The true and rather unrealized power of text mining is its ability to generate new information. New, as in unusual and hopefully of high quality, and information, as in that which is data in context. the realization of text mining’s power is in part due to the lack of clarity with which text mining belwethers have described text mining to others.
Swanson’s “undiscovered public knowledge” is a misleading phrase. That which is disclosed by Swanson’s method (and Swanson & Smalheiser’s application Arrowsmith) is neither hidden nor known even after it is “disclosed.” What is *generated* is simply a relationship, an association between terms supported by documents. The term relationship paired with supporting documents in turn supports the user of the application in formulating a credible hypothesis, a narrative if you will, of how those associated terms. The quality of the produce rests with the user, the rarity or novelty of the association, as well as the value of the papers that support it all.

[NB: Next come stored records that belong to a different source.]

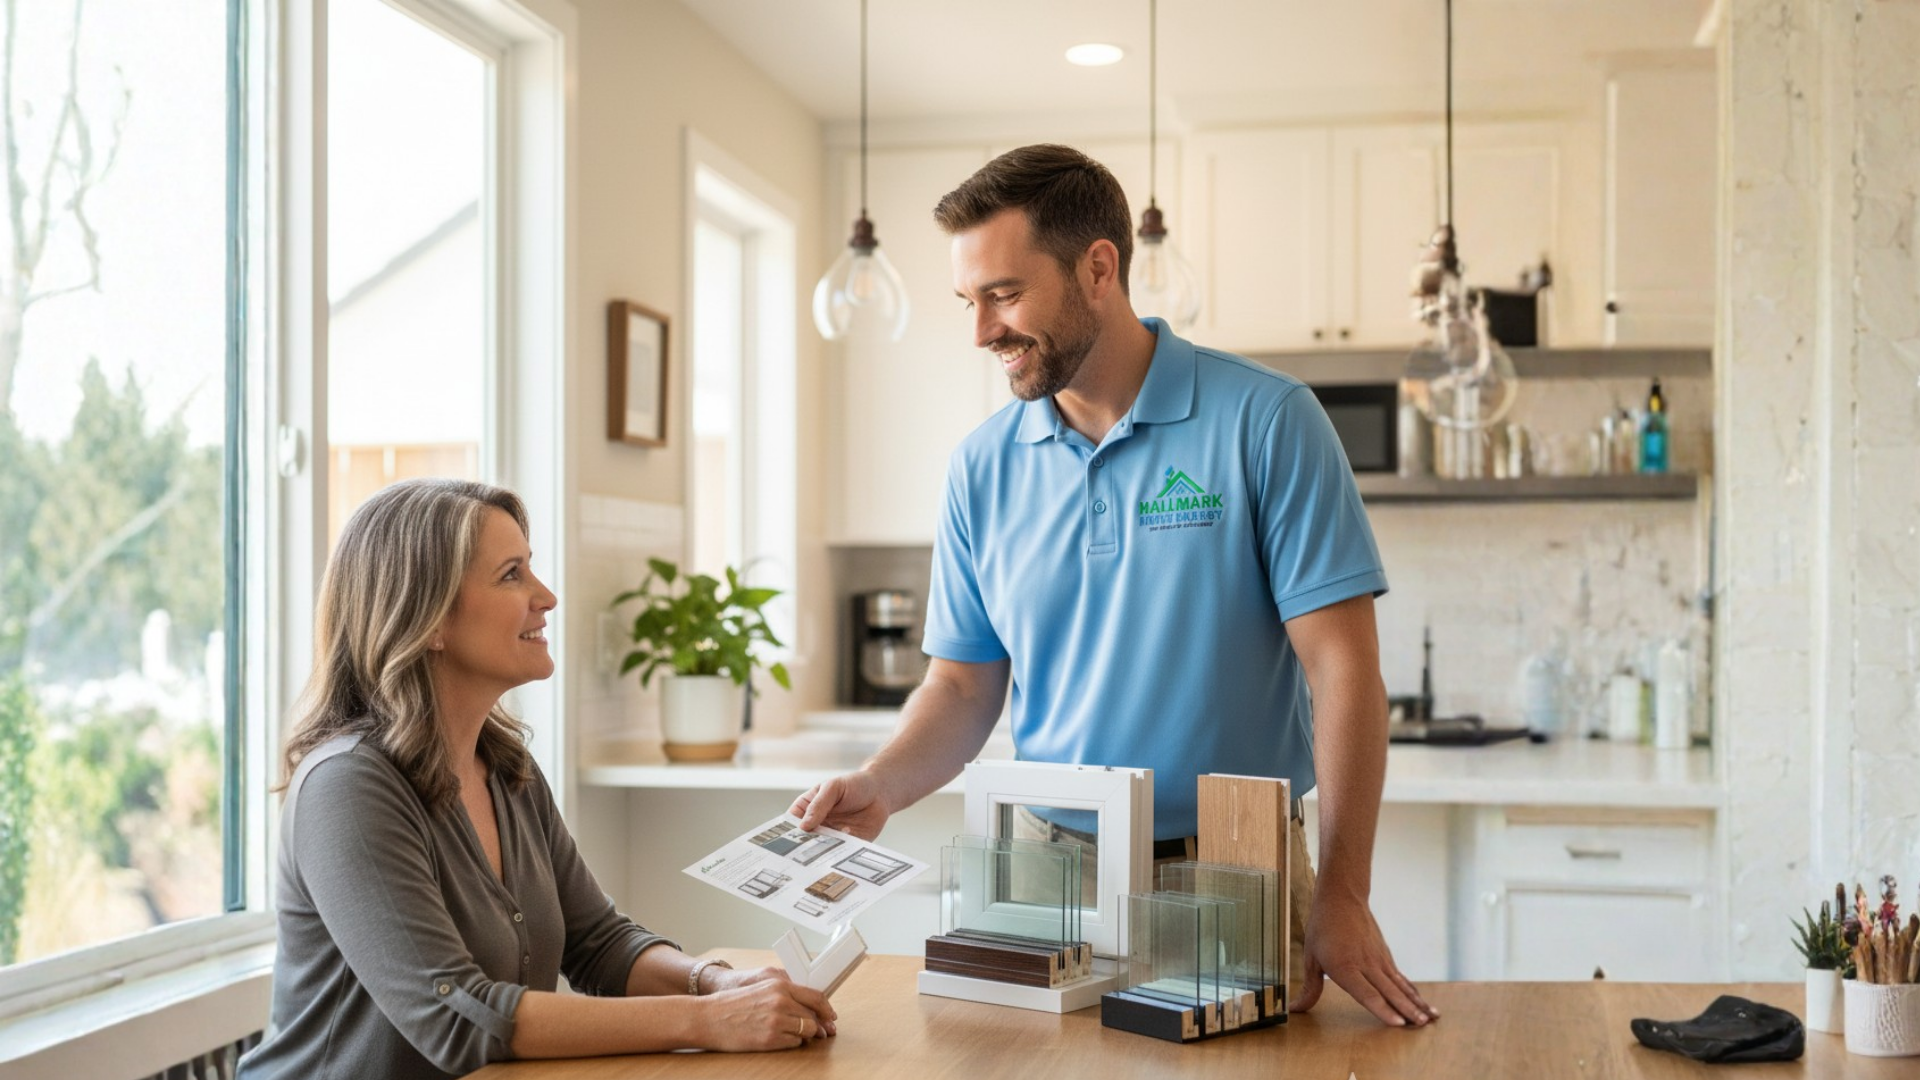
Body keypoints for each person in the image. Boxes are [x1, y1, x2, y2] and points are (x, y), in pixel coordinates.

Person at [792, 144, 1434, 1028]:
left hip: (1232, 868)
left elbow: (1343, 670)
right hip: (1040, 870)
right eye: (968, 302)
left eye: (1004, 295)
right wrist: (883, 784)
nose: (981, 332)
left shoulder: (1267, 420)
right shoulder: (980, 468)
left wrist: (1346, 891)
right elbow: (963, 685)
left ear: (1099, 267)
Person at [239, 479, 834, 1079]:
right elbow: (458, 1018)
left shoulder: (506, 769)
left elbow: (598, 943)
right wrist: (708, 1021)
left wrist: (717, 982)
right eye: (511, 575)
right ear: (429, 620)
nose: (545, 596)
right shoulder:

The problem with the application of text mining to literary studies may be nothing more than a reflection of the state of literary study itself. As you say there are no problems to be solved per se, but then, if that’s the case (which I don’t believe for a second) then why study it, right? There are many reasons for doing so of course. Any domain in which a search engine can help text mining can improve on that assistance. Bravo on nora.
There is one particular area that could easily benefit literary analysis, linguistics, and even basic text mining research itself. That is the construction of a *temporal* semantic ontology. Think of it as putting the OED together with WrodNet. In fact I don’t think text mining could be used ambitiously for any diachronic humanities projects without such information. Literary analysis always requires some grounding in the shifts in meanings of words.
Ultimately this boils down to the suggestion that text mining offers a powerful enhancement of creativity and productivity in any language-related domain.